What is crucial is that the DMA must identify vulnerable spots, weak structures, flood-prone areas, unsafe trees, clogged gutters and nullahs and every such threat that could affect life during the season. The idea is to infuse a sense of confidence in the citizenry. There have to be drills based on the previous year’s input and authorities must ensure that standard protocols are complied with. By issuing a generic advisory, it appears that authorities are paying lip service to the exercise of monsoon preparedness.

Secondly, the State government has been talking about conducting structural audits of old and weakened structures across cities, including Margao, but such an exercise has remained elusive for over five years. In Margao itself, there are around 20-25 unsafe structures, but authorities continue to turn a blind eye to them or keep referring to an old and outdated list. The partly collapsed portion of the Margao Urban Health Centre structure last July was rebuilt only a month back. The heritage MMC building which stands tall in the heart of Margao continues to be leaking during rains and needs plastic cover to shield it. These are not good signs.

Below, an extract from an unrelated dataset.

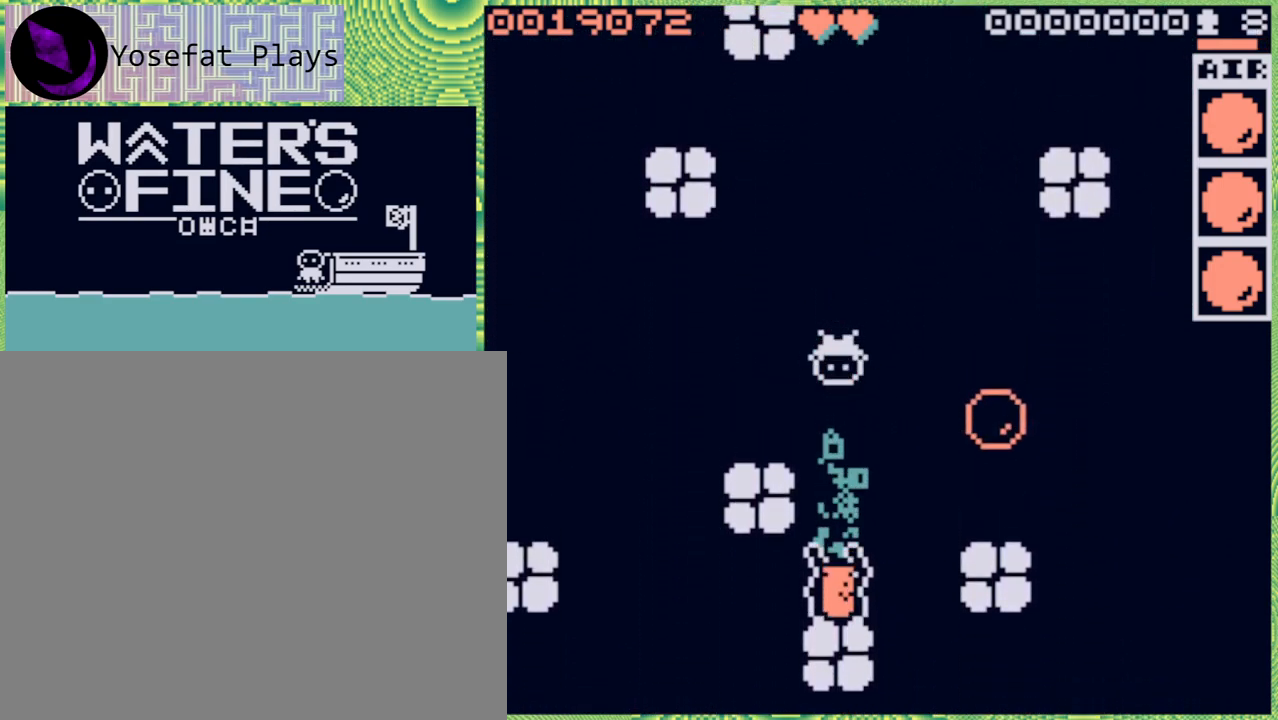
{"buttons": [], "left_stick": "down", "right_stick": "center", "events": [[117, "left_stick", "down"], [317, "B", "down"], [450, "B", "up"]]}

We can't course-correct through tragedies. For example, a 100-foot-tall hoarding collapse at Mumbai Ghatkopar earlier this week claimed 14 lives and injured another 70 in gusty winds and unseasonal rains that hit the city on Monday. This tragedy was such that Chief Minister Eknath Shinde ordered a structural audit of all hoardings in Mumbai and directed that "dangerous ones" be immediately brought down.

The Disaster Management Authority has often been referred to as a disaster in terms of responses to disaster situations. It’s time to shed that image and get cracking. Goa does not want a Ghatkopar-like tragedy to wake up and take stock of its weak links.